EXERCISE OBJECTIVE: Could you copy every record exactly, leaving the pictures behind?

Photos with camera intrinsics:
_ _ _ _

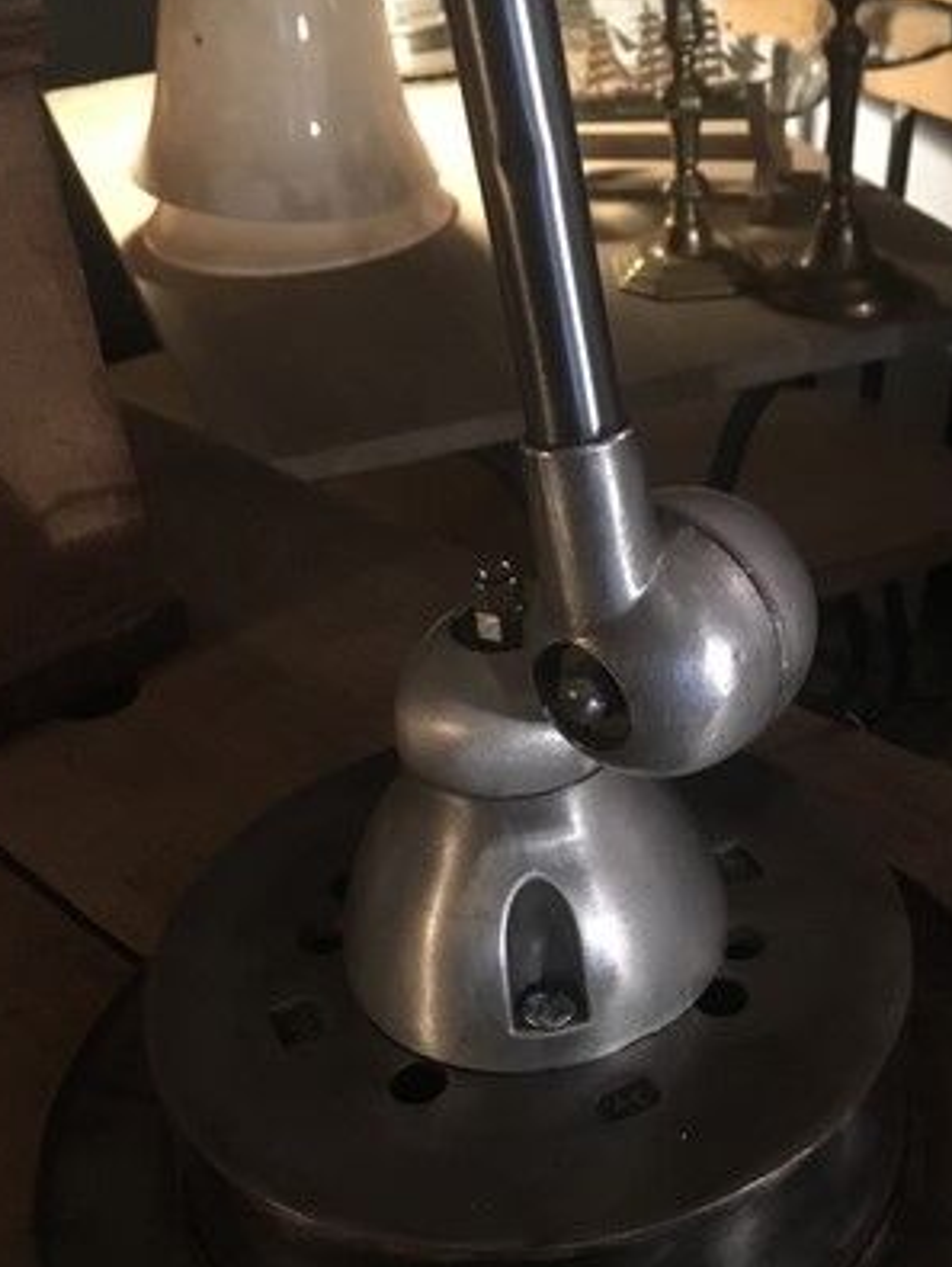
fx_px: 1611
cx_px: 628
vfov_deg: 42.2
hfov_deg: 32.7
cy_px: 872
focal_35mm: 44
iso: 500
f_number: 2.2
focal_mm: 4.15
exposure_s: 1/17
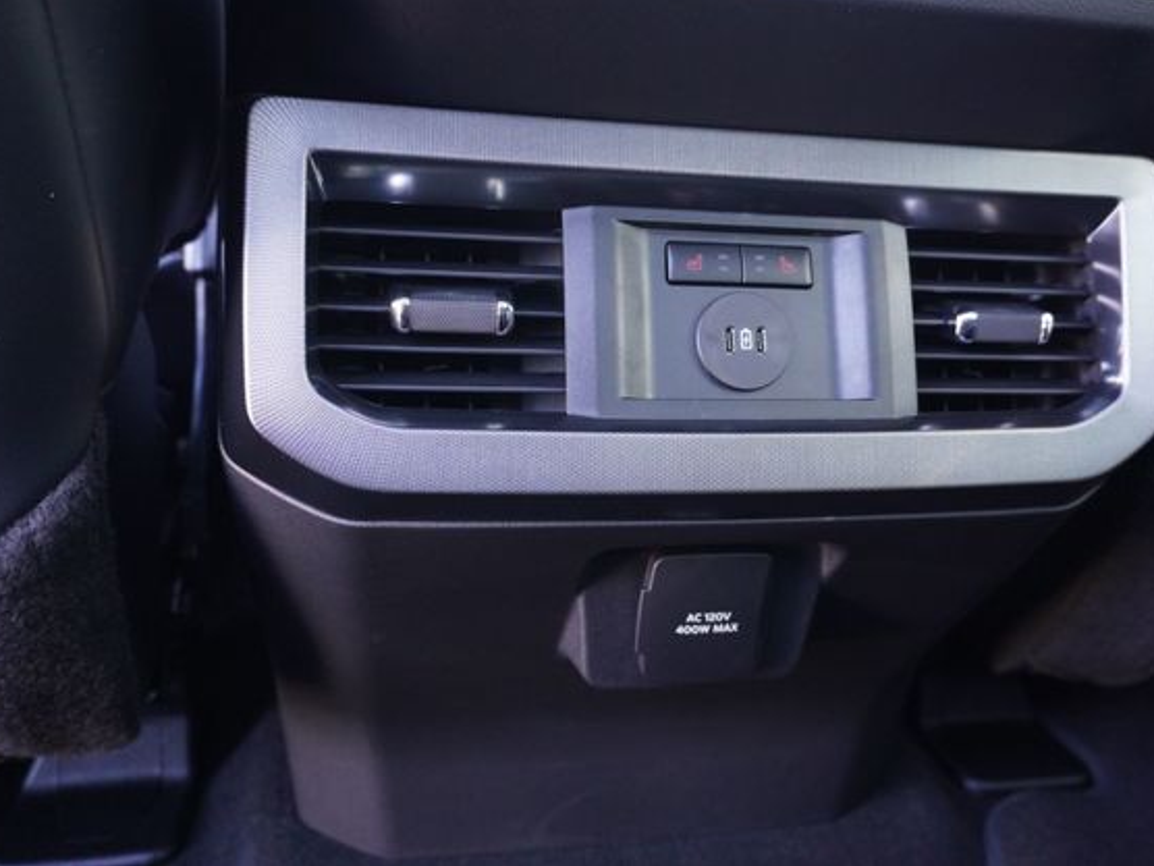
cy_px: 424
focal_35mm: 32
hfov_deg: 57.4
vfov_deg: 44.7
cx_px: 635
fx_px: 1052
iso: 2000
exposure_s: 1/60
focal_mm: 19
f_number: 4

_ _ _ _

ANSWER AREA:
fx_px: 1611
cx_px: 628
vfov_deg: 42.2
hfov_deg: 32.7
cy_px: 872
focal_35mm: 44
iso: 500
f_number: 2.2
focal_mm: 4.15
exposure_s: 1/17
cy_px: 424
focal_35mm: 32
hfov_deg: 57.4
vfov_deg: 44.7
cx_px: 635
fx_px: 1052
iso: 2000
exposure_s: 1/60
focal_mm: 19
f_number: 4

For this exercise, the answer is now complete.